Congress leader takes heart from people’s ‘civil disobedience’
P Chidambaram (left) and Manmohan Singh at the book release on Wednesday

Sanjay K. Jha   |   New Delhi   |   Published 05.02.20, 09:32 PM

Congress leader P. Chidambaram on Wednesday compared the ongoing nationwide protests against the citizenship law with the civil disobedience movement, arguing that citizens are demonstrating Mahatma Gandhi’s moral courage in the face of injustice.

Speaking at a book release, Chidambaram argued that the very foundation of India had come under attack and a debate had started on the future of the republic.

“If you are secular, you are condemned as anti-national, your patriotism is questioned, you are accused of speaking the language of Pakistan,” he said.

“Many of these people will have their citizenship questioned in future. The debate on secularism has shifted to a debate on citizenship. The founding fathers of India tried to build a concept of citizenship based on Constitution, rather than religion, race, language, culture… As long as this is propagated by Savarkar or Golwalkar, one can laugh it away. But when this becomes a political project executed by the state, what will happen to the constitutional citizenship?” the former Union minister asked.

Chidambaram said a “politicised religion” was taking over the state and institutions, and those refusing to subscribe to the “politicisation of religion” were being questioned.

But he expressed relief that people and the youth had risen in protest. “Hitler demanded complete obedience to the supreme leader. Gandhi launched non-cooperation (with the British), showing moral courage in the face of injustice. People coming out to protest are practising Gandhi’s civil disobedience,” Chidambaram said.

Prime Minister Narendra Modi has said the protests are a ploy to weaken social harmony and several ministers in his government have condemned them as “anti-national”.

Home minister Amit Shah has been repeatedly asking Delhi’s voters to press the EVM button so hard that Shaheen Bagh, the longest continuous protest against the citizenship law that is now seen as the symbolic epicentre of the anti-CAA movement, gets an electric shock.

If the BJP leaders have been describing those extending moral support to Shaheen Bagh as traitors, Chidambaram has likened the protest to the freedom struggle.

The CPM general secretary Sitaram Yechury said at the book release: “This is the defining moment for the future of the Indian republic.
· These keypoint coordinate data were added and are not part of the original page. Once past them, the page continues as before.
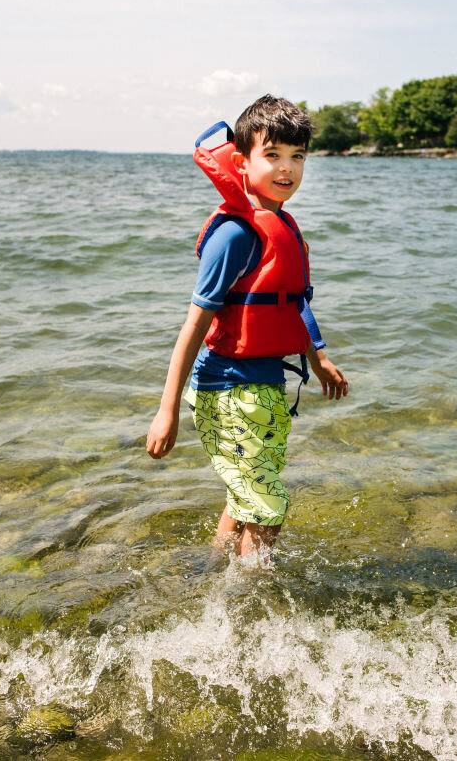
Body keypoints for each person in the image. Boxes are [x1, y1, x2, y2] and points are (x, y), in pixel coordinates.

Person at [145, 95, 348, 557]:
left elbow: (291, 302)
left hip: (265, 387)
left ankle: (210, 578)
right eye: (272, 154)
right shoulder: (236, 235)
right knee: (267, 505)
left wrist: (318, 358)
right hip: (229, 391)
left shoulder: (283, 225)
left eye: (298, 157)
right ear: (241, 161)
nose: (287, 168)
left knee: (248, 494)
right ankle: (250, 610)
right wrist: (167, 409)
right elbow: (193, 327)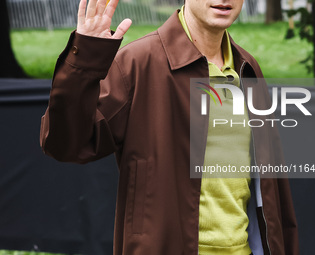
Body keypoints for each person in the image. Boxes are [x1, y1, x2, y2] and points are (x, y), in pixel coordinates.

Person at [40, 0, 299, 254]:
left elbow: (273, 191)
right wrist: (84, 59)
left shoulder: (248, 68)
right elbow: (67, 145)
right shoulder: (136, 62)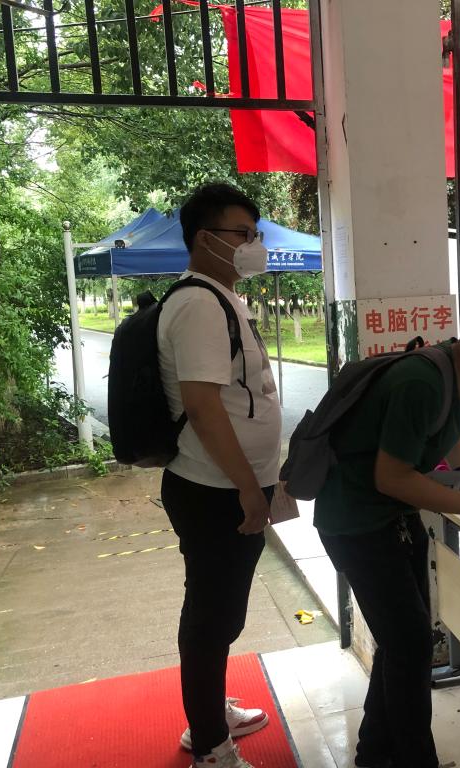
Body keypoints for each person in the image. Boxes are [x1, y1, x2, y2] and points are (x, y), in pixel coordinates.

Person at [314, 283, 460, 768]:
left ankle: (374, 755)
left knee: (405, 640)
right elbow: (392, 477)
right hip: (355, 521)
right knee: (411, 643)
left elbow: (451, 435)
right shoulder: (420, 382)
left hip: (392, 518)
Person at [158, 183, 280, 768]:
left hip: (229, 485)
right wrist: (249, 488)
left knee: (222, 612)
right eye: (242, 234)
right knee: (211, 617)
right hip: (215, 489)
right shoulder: (199, 304)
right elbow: (204, 407)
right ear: (205, 239)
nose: (253, 244)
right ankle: (209, 742)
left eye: (255, 234)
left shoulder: (224, 298)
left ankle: (210, 712)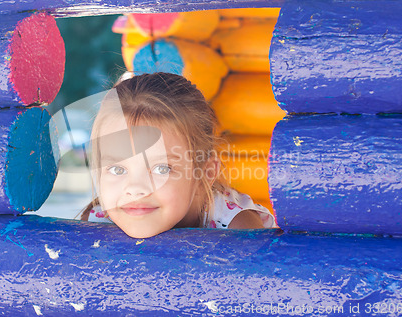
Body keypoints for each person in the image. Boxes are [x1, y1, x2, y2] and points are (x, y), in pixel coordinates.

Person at [80, 72, 276, 238]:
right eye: (117, 169)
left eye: (161, 169)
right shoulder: (97, 222)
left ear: (205, 173)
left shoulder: (238, 231)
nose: (135, 189)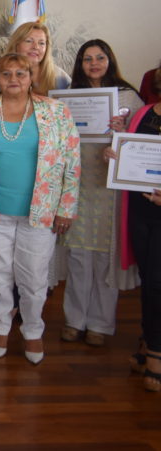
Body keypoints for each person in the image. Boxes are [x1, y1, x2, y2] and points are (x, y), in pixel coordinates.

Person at [0, 52, 80, 365]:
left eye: (20, 74)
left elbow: (72, 162)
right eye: (6, 74)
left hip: (41, 209)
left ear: (32, 77)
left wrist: (66, 207)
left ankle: (32, 330)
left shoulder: (56, 112)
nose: (13, 79)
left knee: (34, 276)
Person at [58, 40, 142, 346]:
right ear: (80, 64)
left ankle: (101, 324)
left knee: (106, 257)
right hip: (79, 184)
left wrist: (123, 130)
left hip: (111, 189)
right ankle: (74, 319)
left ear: (110, 60)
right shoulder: (69, 98)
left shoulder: (129, 97)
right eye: (87, 59)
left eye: (100, 57)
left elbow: (140, 143)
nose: (94, 63)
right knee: (78, 255)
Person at [110, 70, 161, 391]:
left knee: (158, 282)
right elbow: (127, 155)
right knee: (149, 280)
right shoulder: (144, 111)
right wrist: (113, 153)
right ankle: (147, 338)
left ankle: (156, 350)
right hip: (140, 212)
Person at [5, 21, 70, 95]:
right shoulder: (1, 74)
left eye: (41, 43)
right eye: (29, 41)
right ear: (16, 45)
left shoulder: (59, 76)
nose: (36, 47)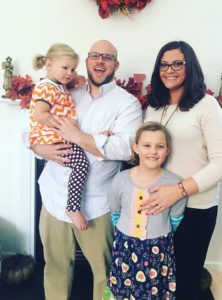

The redeeming factor is that youngsters have come out using symbols of nationalism — from the Tricolour to the Preamble of the Constitution — to oppose the citizenship law.”

Yechury said the RSS vision is antagonistic to the idea of India.

Former Prime Minister Manmohan Singh and former Vice-President Hamid Ansari were also present.

Shashi Tharoor, one of the contributors to the book Vision for a Nation: Paths & Perspectives,” edited by Ashish Nandy and Aakash Singh Rathore, said: “Fourteen volumes will be published under the series Rethinking India and 140 academics, policy-makers activists and intellectuals will contribute.”

Chidambaram said it was an “unhappy” development that “we have to rethink India after 70 years of Independence instead of re-imagining and rebuilding India” because somebody was attacking the roots of Indian democracy and culture.